**TASK DESCRIPTION**. Repeat the data exactly, please; no pictures belong in the copy.

**DATA SHOWN**.
BEGIN

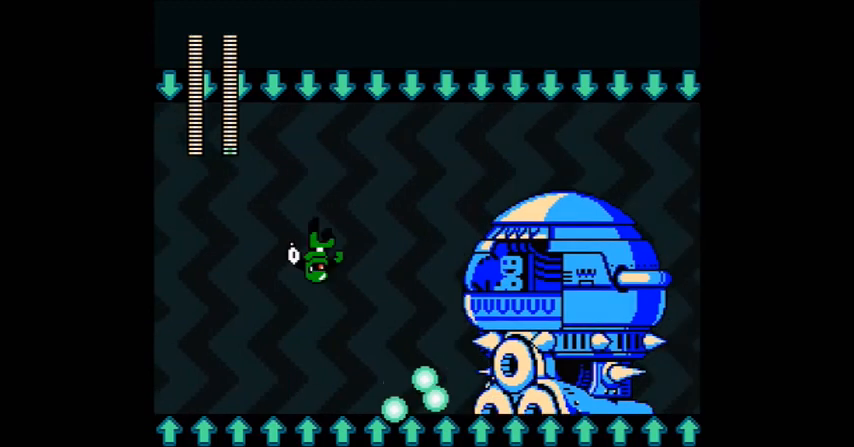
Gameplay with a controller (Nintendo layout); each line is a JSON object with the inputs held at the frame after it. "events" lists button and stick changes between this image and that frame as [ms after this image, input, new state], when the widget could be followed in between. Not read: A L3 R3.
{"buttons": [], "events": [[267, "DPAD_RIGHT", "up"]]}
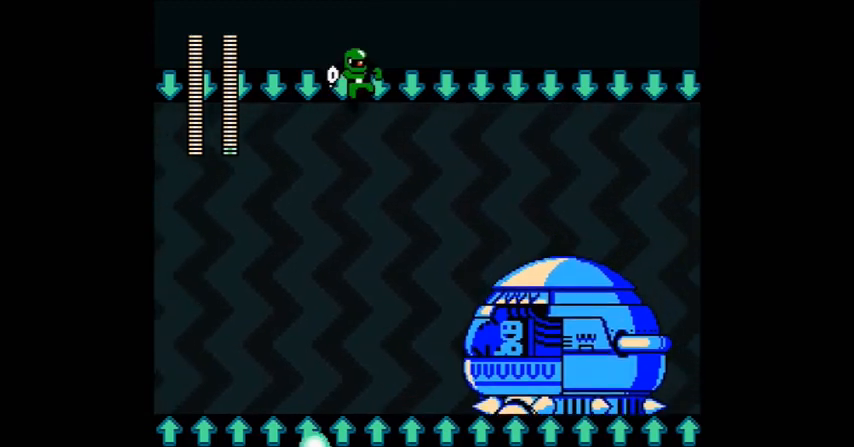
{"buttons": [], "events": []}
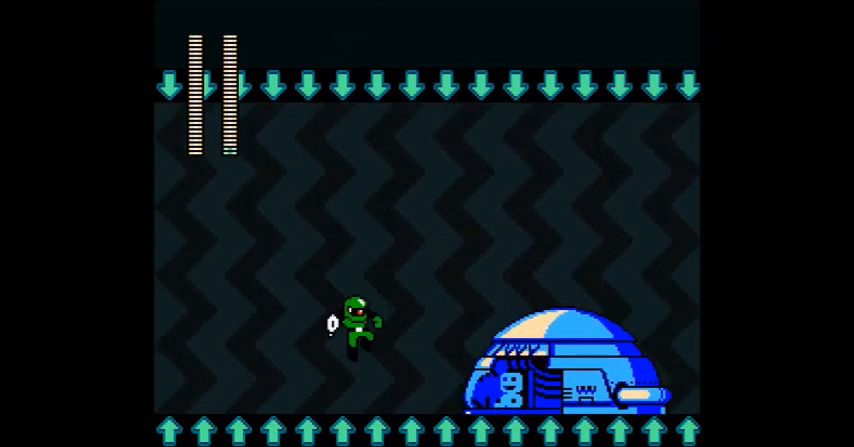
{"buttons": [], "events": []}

END

**YOUR RESPONSE**.
Gameplay with a controller (Nintendo layout); each line is a JSON object with the inputs held at the frame after it. "events" lists button and stick changes between this image and that frame as [ms after this image, input, new state], when the widget could be followed in between. Not read: A L3 R3.
{"buttons": [], "events": [[267, "DPAD_RIGHT", "up"]]}
{"buttons": [], "events": []}
{"buttons": [], "events": []}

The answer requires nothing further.